C’est pourquoi beaucoup passent à côté de la bonne nouvelle du Christ, ainsi que le dit Paul, l’Evangile semble folie pour ceux qui cherchent la sagesse, et scandale pour les juifs. A ceux qui veulent des miracles en effet, Dieu en donne, mais pas comme ils le voudraient, le Jésus crucifié ne descend pas de la croix, il meurt comme un brigand sans l’intervention visible de Dieu. Mais pourtant il y a une bonne nouvelle pour celui qui sait la voir, c’est ce qui va se passer ensuite : à partir de la Pentecôte, la naissance de l’Eglise et de millions de croyants qui savent que pour eux Christ est vivant et les accompagne. De même à ceux qui voulaient l’obéissance stricte à la loi, Jésus dit bien qu’il accomplit cette loi, mais il le fait d’une manière curieuse en la transgressant, ce que ne pourront comprendre les pharisiens accrochés à leur intégrisme.
Ainsi le Christ accueille toutes les attentes, les espérances, les modes d’être, les pratiques, les fois, les religions, et il permet à chacun de trouver l’accomplissement de son attente, de ses espérances. Il y a une grande ouverture dans l’accueil du Christ à chacun, il n’est pas demandé aux mages de se convertir au judaïsme, ni aux bergers de cesser de croire à ces sornettes d’anges jouant de la trompette, il prend l’attente, le mode de vie, l’espérance de chacun, il l’accepte, et y répond juste à sa manière. Certes, il répond d’une façon décalée, mais sans nier l’attente ou la culture, au contraire il s’appuie dessus.
Il faut que nous sachions cela pour notre propre vie. C’est dans notre culture, dans nos préoccupations que Jésus peut se révéler et c’est là qu’il peut apporter quelque chose. Il est la réponse à nos interrogations, à nos attentes, quelles qu’elles soient, mais sans doute pas forcément comme nous l’attendrions. De même on enseigne que la prière toujours est exaucée, Dieu y répond toujours, mais pas forcément et même rarement de la manière que nous aurions envisagé nous. C’est pourquoi il faut une grande disponibilité pour écouter et être capable de comprendre et de recevoir la réponse de Dieu, et comment le Christ peut combler notre attente.
Cela doit nous amener à en tirer des conséquences pour construire un christianisme moderne : il ne faut pas prendre ces récits pour des exemples à imiter, ni vouloir imiter la foi des premiers chrétiens, ni même prendre pour exemple la manière avec laquelle on croyait du temps de nos Réformateurs.
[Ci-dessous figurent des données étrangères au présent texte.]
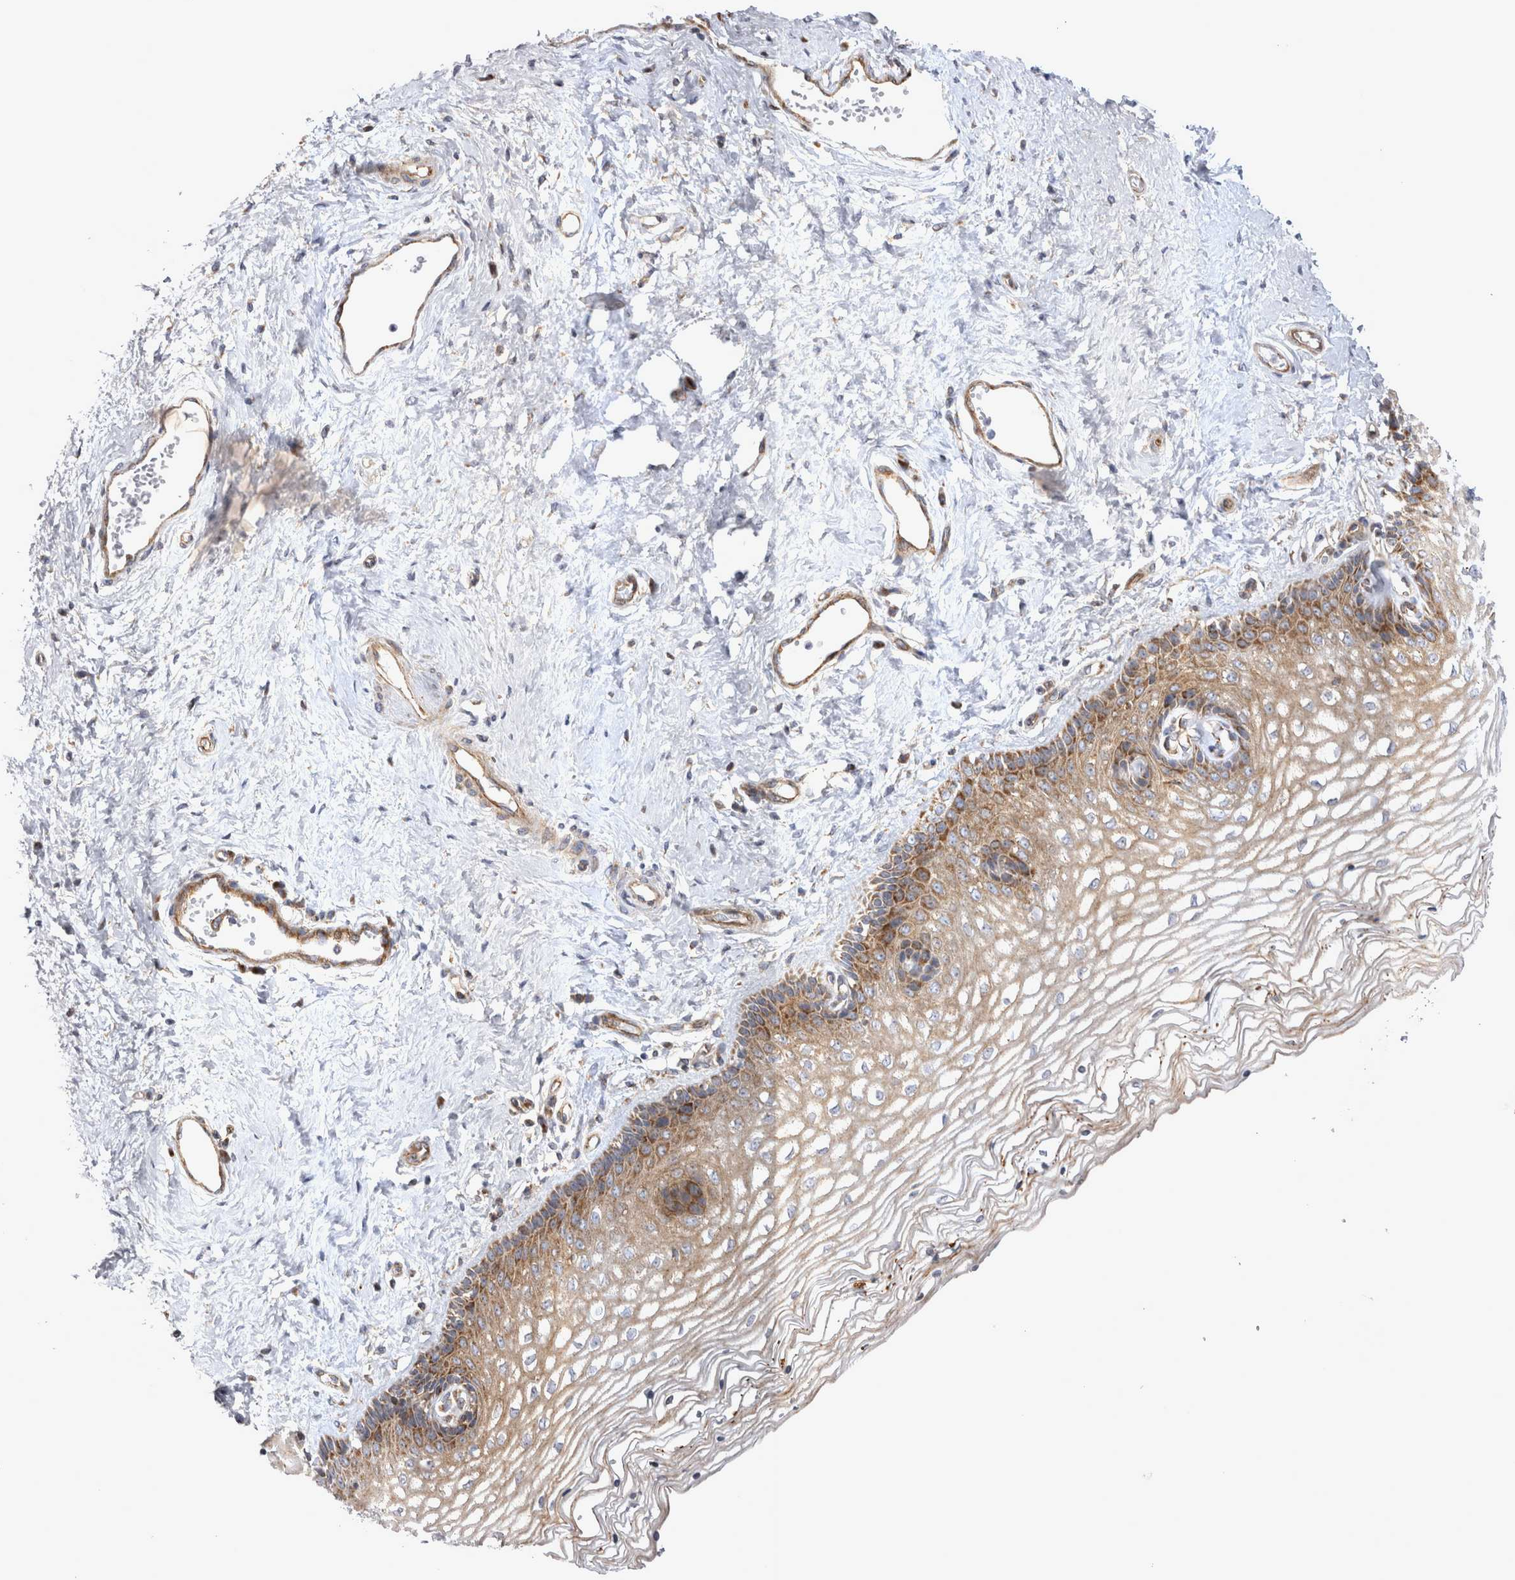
{"staining": {"intensity": "moderate", "quantity": ">75%", "location": "cytoplasmic/membranous"}, "tissue": "vagina", "cell_type": "Squamous epithelial cells", "image_type": "normal", "snomed": [{"axis": "morphology", "description": "Normal tissue, NOS"}, {"axis": "topography", "description": "Vagina"}], "caption": "Squamous epithelial cells display medium levels of moderate cytoplasmic/membranous positivity in approximately >75% of cells in unremarkable human vagina.", "gene": "TSPOAP1", "patient": {"sex": "female", "age": 46}}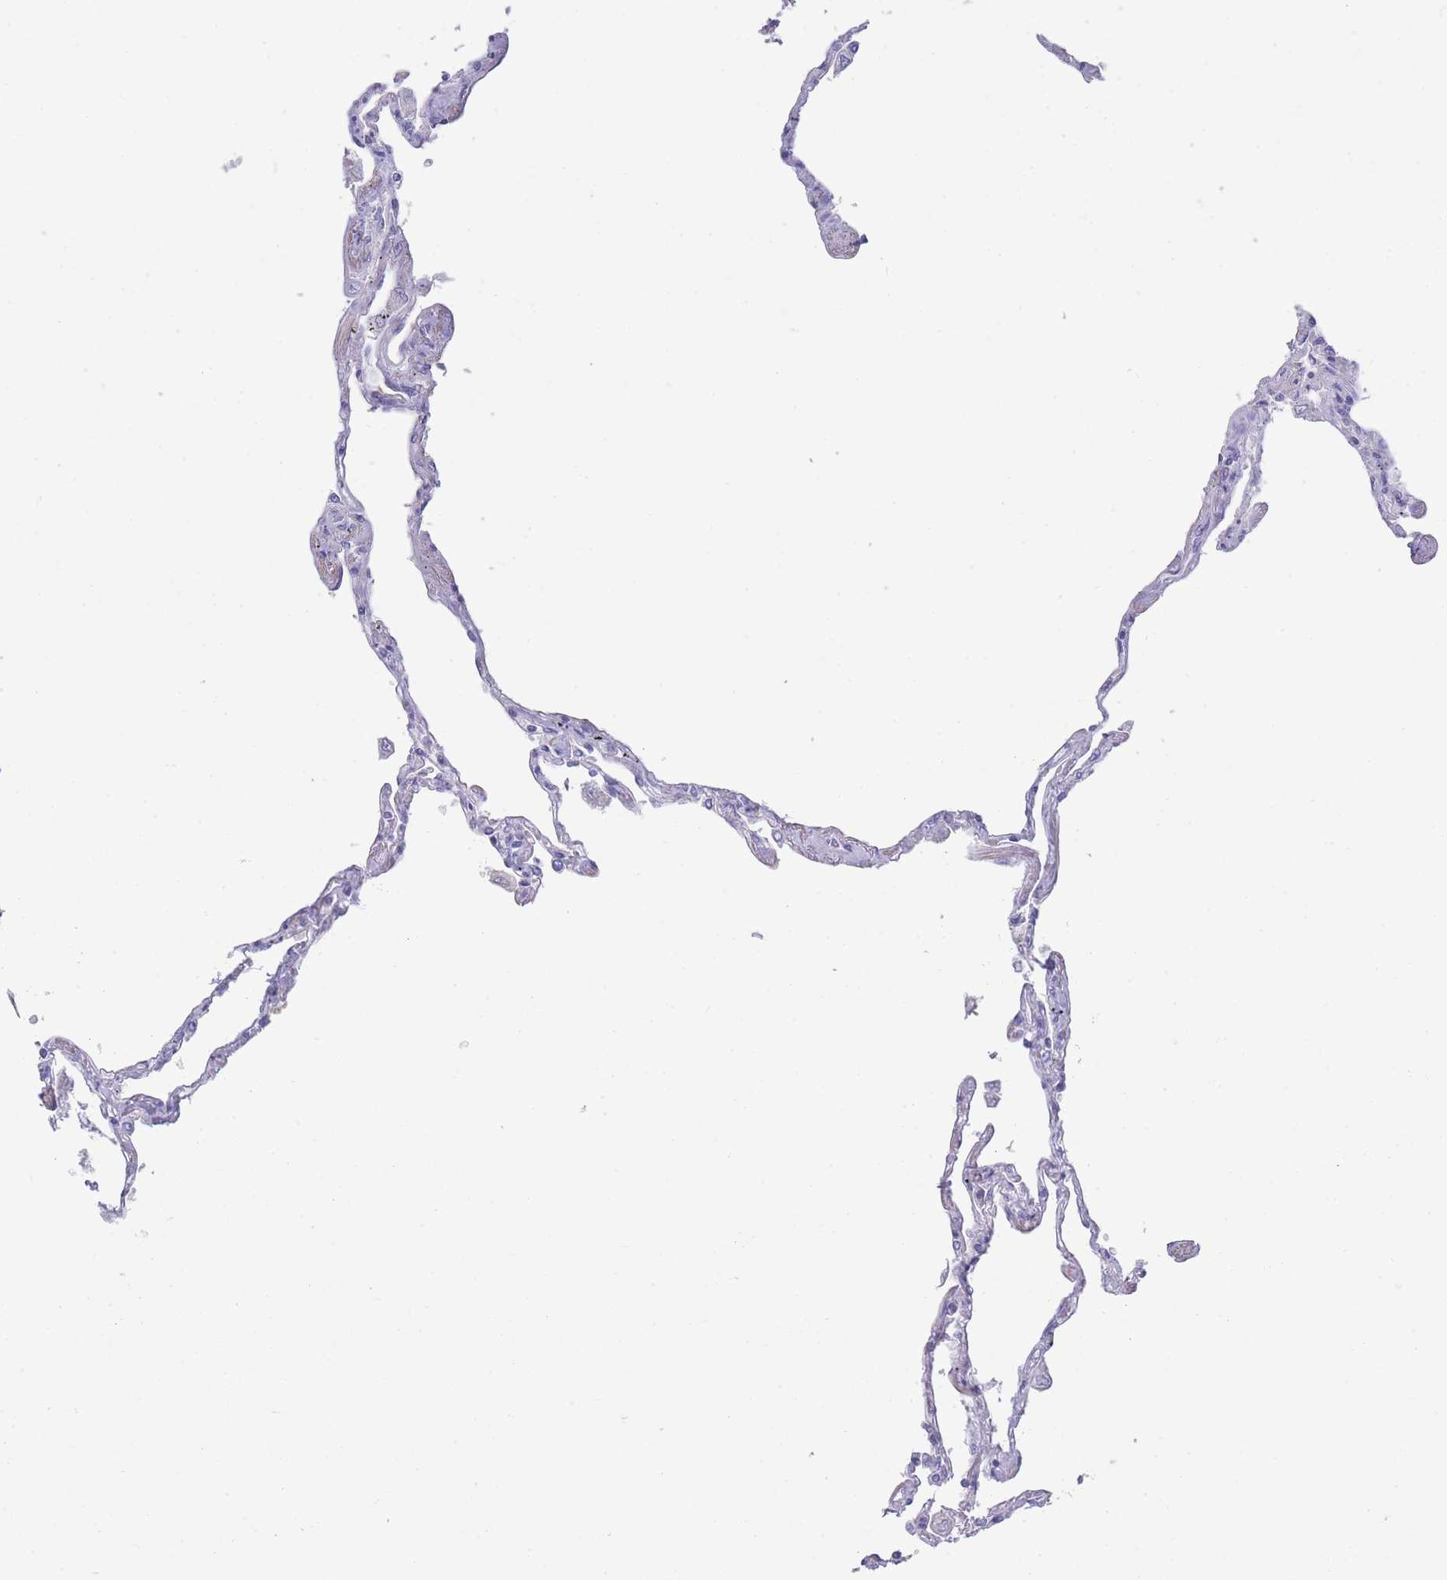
{"staining": {"intensity": "negative", "quantity": "none", "location": "none"}, "tissue": "lung", "cell_type": "Alveolar cells", "image_type": "normal", "snomed": [{"axis": "morphology", "description": "Normal tissue, NOS"}, {"axis": "topography", "description": "Lung"}], "caption": "This is a image of immunohistochemistry (IHC) staining of normal lung, which shows no positivity in alveolar cells. (Brightfield microscopy of DAB (3,3'-diaminobenzidine) immunohistochemistry (IHC) at high magnification).", "gene": "LRRC37A2", "patient": {"sex": "female", "age": 67}}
Au contraire, les récits que nous avons cités sont des preuves qu’il faut adapter l’Evangile à la culture, à l’époque, et accepter les préoccupations des gens, leurs aspirations, ne pas les nier, ni tenter de donner des réponses à des questions qui ne sont plus les leurs. Il faut donc accepter les questions, les aspirations d’une époque, et montrer que d’une certaine manière, l’Evangile y répond, même si en y répondant, même si, par cette réponse, il nous force à nous déplacer, à bouger dans nos convictions ou notre manière de voir l’issue. Il faut vivre dans notre monde, et l’Evangile ne demande pas d’en sortir. L’originalité du message se trouve dans la manière de recevoir la réponse à nos aspirations.
Il nous faut admettre un christianisme non formaté et tolérant. Le Christ peut se manifester de beaucoup de manières différentes suivant la personnalité de chacun, et même dans des voies apparemment condamnables. Le modèle de vie chrétienne en tout cas n’est pas unique. Le Christ peut se révéler comme ultime rationalité à celui qui a un esprit rationnel, source infinie d’esprit au charismatique, comme celui qui donne la paix à l’angoissé, un amour infini à celui qui se sent mal-aimé, comme celui qui accomplit la justice à celui qui est sensible à cela etc.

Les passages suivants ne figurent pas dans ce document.